Corneal Confocal Microscopy Predicts the Development of Diabetic Neuropathy: A Longitudinal Diagnostic Multinational Consortium Study
Research Design and Methods: From a multinational cohort of 998 participants with type 1 and type 2 diabetes, we studied the subset of 261 who were free of DPN at baseline and completed at least four years of follow-up for incident DPN. The predictive validity of CNFL for the development of DPN was determined using time-dependent receiver operating characteristic (ROC) curves.

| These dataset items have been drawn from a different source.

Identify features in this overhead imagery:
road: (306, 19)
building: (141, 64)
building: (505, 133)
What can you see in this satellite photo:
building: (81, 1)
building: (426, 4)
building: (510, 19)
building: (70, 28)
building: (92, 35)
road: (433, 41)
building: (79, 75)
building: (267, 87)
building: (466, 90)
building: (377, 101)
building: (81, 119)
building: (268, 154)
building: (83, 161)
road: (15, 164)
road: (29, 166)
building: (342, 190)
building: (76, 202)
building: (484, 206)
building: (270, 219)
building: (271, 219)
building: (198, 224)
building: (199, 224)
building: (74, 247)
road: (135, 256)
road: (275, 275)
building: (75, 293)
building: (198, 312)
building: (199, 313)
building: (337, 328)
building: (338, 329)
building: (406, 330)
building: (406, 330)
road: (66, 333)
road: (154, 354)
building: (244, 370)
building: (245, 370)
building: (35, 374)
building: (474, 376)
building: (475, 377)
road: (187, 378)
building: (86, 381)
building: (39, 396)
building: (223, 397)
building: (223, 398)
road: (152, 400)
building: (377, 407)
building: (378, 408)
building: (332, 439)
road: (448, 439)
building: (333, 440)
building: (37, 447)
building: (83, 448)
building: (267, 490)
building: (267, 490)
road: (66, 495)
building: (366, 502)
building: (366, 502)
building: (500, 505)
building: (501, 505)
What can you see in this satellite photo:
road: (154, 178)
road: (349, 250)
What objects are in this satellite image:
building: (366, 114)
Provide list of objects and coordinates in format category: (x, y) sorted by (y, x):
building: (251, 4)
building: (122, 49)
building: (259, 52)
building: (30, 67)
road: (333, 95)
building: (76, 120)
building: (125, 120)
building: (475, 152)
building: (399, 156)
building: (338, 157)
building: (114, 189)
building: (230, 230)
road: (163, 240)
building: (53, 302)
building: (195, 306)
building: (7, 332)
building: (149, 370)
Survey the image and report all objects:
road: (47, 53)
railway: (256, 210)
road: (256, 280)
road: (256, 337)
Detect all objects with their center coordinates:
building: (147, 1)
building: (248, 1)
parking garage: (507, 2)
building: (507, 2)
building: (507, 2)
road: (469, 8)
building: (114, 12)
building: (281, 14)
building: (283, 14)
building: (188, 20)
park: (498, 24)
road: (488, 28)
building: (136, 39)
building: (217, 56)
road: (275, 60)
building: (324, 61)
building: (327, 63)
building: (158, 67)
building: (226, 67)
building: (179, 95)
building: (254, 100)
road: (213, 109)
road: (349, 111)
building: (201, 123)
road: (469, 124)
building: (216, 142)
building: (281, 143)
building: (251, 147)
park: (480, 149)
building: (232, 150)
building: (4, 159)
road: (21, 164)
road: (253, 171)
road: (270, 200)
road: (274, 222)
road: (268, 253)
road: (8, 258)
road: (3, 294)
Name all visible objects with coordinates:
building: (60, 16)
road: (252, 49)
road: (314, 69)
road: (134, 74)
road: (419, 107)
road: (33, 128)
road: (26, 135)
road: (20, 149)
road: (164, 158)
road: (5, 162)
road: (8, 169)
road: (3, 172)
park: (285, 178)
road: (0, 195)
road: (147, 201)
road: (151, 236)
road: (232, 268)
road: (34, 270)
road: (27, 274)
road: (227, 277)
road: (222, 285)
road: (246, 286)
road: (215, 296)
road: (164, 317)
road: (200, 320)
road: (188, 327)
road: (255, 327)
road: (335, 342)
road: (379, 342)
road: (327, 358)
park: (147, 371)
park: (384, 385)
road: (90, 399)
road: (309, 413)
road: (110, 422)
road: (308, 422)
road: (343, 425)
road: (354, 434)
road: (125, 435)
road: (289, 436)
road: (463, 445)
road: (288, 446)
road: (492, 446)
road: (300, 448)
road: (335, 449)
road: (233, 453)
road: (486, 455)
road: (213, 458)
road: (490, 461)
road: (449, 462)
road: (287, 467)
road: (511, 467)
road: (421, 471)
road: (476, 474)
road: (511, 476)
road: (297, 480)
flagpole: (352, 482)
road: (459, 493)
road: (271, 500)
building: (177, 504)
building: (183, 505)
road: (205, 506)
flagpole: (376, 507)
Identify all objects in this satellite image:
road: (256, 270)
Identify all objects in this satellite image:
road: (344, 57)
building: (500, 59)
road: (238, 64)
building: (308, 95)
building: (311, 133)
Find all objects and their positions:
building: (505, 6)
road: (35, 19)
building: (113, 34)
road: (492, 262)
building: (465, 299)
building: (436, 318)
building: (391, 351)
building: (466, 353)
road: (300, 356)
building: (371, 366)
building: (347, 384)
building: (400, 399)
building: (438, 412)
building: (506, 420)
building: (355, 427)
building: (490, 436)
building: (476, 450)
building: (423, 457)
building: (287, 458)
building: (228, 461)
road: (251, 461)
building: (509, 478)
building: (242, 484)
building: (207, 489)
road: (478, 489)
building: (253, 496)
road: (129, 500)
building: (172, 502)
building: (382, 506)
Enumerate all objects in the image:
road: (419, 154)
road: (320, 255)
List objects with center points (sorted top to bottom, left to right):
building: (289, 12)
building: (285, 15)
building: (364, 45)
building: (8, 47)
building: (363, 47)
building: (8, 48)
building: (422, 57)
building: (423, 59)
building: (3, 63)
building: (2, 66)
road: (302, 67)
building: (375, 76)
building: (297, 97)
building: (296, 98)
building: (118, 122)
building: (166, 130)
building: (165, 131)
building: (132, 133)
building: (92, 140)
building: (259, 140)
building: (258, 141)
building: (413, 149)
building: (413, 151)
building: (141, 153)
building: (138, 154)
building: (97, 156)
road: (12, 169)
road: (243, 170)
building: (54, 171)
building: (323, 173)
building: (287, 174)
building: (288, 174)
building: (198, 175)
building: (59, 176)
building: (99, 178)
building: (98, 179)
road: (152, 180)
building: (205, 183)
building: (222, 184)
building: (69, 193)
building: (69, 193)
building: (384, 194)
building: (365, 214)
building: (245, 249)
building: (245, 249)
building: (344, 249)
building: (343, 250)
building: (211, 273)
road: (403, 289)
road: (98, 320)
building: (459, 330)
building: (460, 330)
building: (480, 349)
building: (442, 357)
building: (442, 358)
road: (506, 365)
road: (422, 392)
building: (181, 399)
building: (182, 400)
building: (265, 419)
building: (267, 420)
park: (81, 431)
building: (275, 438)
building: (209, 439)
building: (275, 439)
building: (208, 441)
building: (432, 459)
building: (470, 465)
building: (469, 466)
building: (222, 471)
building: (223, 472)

Results: 203 participants had type 1 and 58 had type 2 diabetes. Mean follow-up time was 5.8 years (interquartile range 4.2-7.0). New onset DPN occurred in 60 participants (23%; 4.29 events per 100 person years). Participants who developed DPN were older, had a higher prevalence of type 2 diabetes, higher BMI, and longer duration of diabetes. The baseline electrophysiology and CCM parameters were in the normal range but were all significantly lower in participants who developed DPN. The time-dependent area under the ROC curve (AUC) for CNFL ranged between 0.61 and 0.69 for years 1-5 and was 0.80 at year 6. The optimal diagnostic threshold for a baseline CNFL of 14.1mm/mm2 was associated with 67% sensitivity, 71% specificity, and a hazard rate ratio of 2.95 (95% CI 1.70-5.11, p<0.001) for new onset DPN.
Conclusions: CNFL showed good predictive validity for identifying patients at higher
risk of developing DPN approximately 6 years in the future.